JATIMTIMES - Masyarakat Jawa memiliki pandangan yang kuat bahwa menggelar hajatan, termasuk pesta pernikahan, di bulan Suro atau Muharam adalah sesuatu yang dilarang. Pandangan ini terutama berakar dari berbagai primbon Jawa yang menekankan larangan tersebut.
Dalam "Primbon Jawa Serbaguna" karya R. Gunasasmita, misalnya, disebutkan bahwa melaksanakan pernikahan dan hajat lainnya di bulan Suro dapat membawa kesukaran hidup dan kerap memicu pertengkaran dalam rumah tangga. Primbon tersebut menegaskan bahwa bulan Suro dianggap sebagai waktu yang melambangkan keprihatinan, sehingga kurang tepat untuk mengadakan pesta atau perayaan.

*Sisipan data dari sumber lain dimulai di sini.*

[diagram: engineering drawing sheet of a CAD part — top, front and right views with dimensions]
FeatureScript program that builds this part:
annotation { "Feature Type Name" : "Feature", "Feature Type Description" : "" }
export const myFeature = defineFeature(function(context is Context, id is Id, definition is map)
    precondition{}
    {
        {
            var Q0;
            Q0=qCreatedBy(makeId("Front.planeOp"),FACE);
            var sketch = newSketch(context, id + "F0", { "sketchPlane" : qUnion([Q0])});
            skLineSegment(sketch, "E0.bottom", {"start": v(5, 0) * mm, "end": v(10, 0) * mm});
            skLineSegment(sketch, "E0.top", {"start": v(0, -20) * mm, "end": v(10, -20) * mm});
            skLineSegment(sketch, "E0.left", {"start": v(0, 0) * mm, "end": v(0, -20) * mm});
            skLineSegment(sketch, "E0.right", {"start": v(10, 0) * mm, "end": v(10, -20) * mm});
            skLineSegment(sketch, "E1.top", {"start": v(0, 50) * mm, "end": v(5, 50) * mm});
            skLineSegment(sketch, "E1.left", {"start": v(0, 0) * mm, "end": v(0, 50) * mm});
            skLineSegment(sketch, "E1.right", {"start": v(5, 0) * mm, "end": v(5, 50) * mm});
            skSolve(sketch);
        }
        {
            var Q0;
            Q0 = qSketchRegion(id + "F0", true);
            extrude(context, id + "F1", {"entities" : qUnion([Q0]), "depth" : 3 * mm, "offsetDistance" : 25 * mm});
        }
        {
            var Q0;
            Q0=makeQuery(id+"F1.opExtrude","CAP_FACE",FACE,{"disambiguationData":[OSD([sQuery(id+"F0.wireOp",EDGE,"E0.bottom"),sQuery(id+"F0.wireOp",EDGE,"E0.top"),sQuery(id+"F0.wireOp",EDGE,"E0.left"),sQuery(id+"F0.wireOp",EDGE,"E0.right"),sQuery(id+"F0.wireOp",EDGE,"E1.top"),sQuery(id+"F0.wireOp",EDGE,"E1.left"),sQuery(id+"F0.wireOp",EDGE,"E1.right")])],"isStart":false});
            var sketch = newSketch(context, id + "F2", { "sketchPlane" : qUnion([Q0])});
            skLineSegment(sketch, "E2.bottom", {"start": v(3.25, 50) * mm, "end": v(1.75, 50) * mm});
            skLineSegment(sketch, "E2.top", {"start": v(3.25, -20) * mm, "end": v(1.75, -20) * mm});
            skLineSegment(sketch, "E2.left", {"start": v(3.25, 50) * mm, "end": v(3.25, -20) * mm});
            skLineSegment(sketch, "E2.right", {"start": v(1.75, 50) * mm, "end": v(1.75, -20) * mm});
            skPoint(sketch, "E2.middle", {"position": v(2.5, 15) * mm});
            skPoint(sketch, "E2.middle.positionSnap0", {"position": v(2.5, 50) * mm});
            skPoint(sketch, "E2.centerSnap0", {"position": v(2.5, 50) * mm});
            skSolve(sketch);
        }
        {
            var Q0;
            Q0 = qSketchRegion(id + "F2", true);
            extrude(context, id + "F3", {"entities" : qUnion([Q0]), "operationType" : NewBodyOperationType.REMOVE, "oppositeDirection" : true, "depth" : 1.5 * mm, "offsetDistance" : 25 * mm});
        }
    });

Baca Juga : Cocos Island, Pulau Australia dengan Mayoritas Penduduk Keturunan Indonesia
Budayawan Ahmad Tohari mengaitkan larangan ini dengan peristiwa sejarah tragis, yakni tragedi Karbala. Pada tanggal 10 Muharam 61 Hijriah atau 10 Oktober 680 Masehi, cucu kesayangan Nabi Muhammad SAW, Husein bin Ali bin Abi Thalib, tewas dalam perang melawan tentara Yazid bin Muawiyah dari Dinasti Umayyah di Karbala, dekat Sungai Eufrat, Irak. Tragedi ini menambah dimensi keprihatinan dan kesedihan yang melingkupi bulan Muharam atau Suro sehingga dianggap tidak layak untuk menggelar perayaan yang meriah.
Namun, perspektif ini tidak sepenuhnya diterima oleh semua pihak. Prof Dr Bani Sudardi MHum, pengamat budaya dari Universitas Sebelas Maret (UNS) Surakarta, menyatakan bahwa pandangan umum masyarakat Jawa tentang larangan menikah sepanjang bulan Suro sebenarnya kurang tepat.
"Menurut perhitungan primbon Salaki Rabi, setiap bulan sebenarnya boleh untuk melaksanakan pernikahan. Namun memang ada beberapa tanggal dan hari tertentu yang dianggap pantangan," jelas Bani, dikutip YouTube Good News From Indonesia, Kamis (27/6).
Bani menambahkan bahwa orang Jawa umumnya menggunakan "petungan," yaitu ilmu perhitungan tanggal yang khusus bagi orang Jawa. Namun, banyak yang tidak mengikuti perhitungan tanggal ini dengan benar atau sebuah praktik yang disebut "Godel Bingung."
Baca Juga : Jenis-Jenis Pernikahan Zaman Jahiliah, Ada Yang Bertahan hingga Kini
"Dalam praktik ini, keputusan untuk menghindari bulan Suro sering kali lebih dipengaruhi oleh stereotip atau cerita dari orang-orang sekitar daripada perhitungan yang benar-benar berdasarkan primbon," pungkas Bani.